* _Task instructions_
Arrange the lines from the one containing "Reading left to" through the end of the entries as a JSON list of strings, one string per line, with blank lines omitted.

[Rendered chart images]
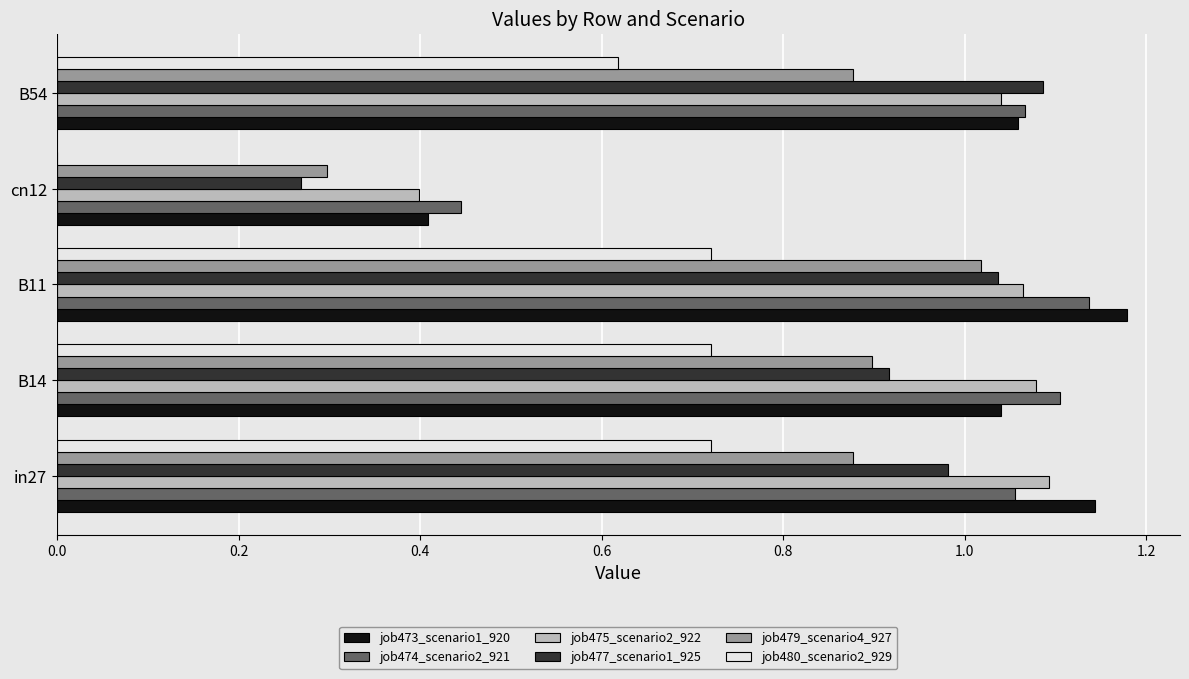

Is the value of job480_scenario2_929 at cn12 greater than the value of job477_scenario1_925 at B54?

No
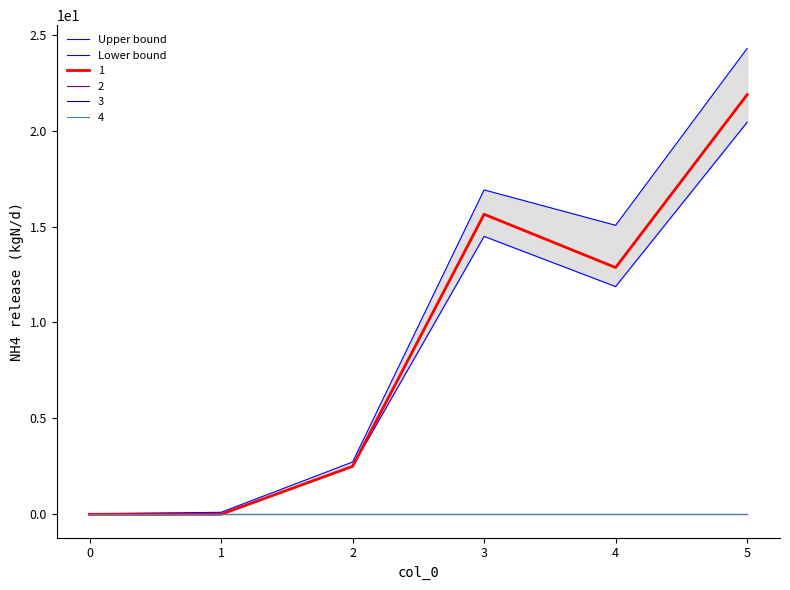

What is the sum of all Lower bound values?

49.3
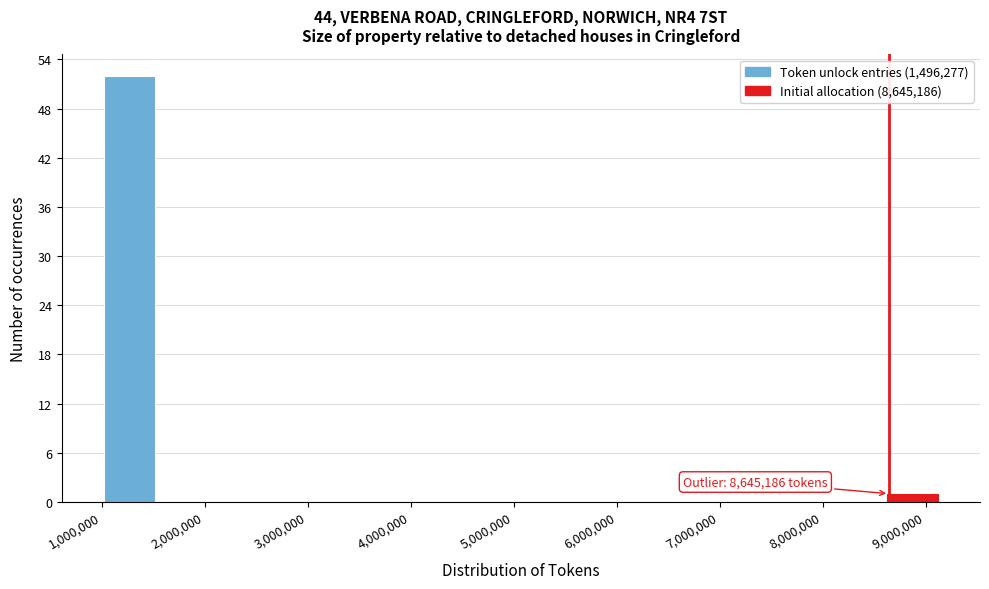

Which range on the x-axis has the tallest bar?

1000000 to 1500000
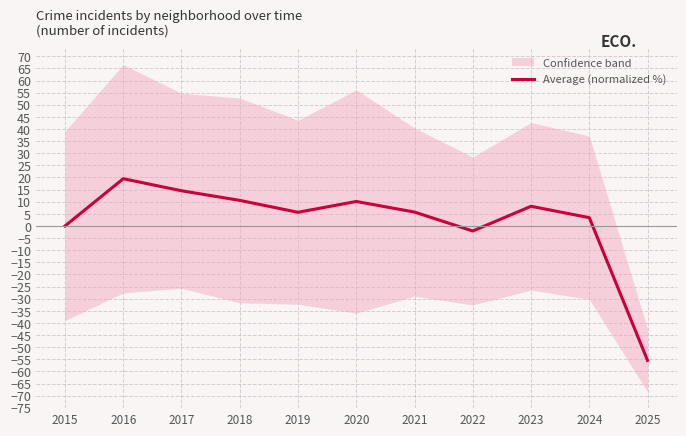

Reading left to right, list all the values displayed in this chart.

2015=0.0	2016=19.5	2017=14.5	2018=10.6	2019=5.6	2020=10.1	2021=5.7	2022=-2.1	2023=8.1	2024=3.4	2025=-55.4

* _Exercise response_
[
  "Reading left to right, list all the values displayed in this chart.",
  "2015=0.0\t2016=19.5\t2017=14.5\t2018=10.6\t2019=5.6\t2020=10.1\t2021=5.7\t2022=-2.1\t2023=8.1\t2024=3.4\t2025=-55.4"
]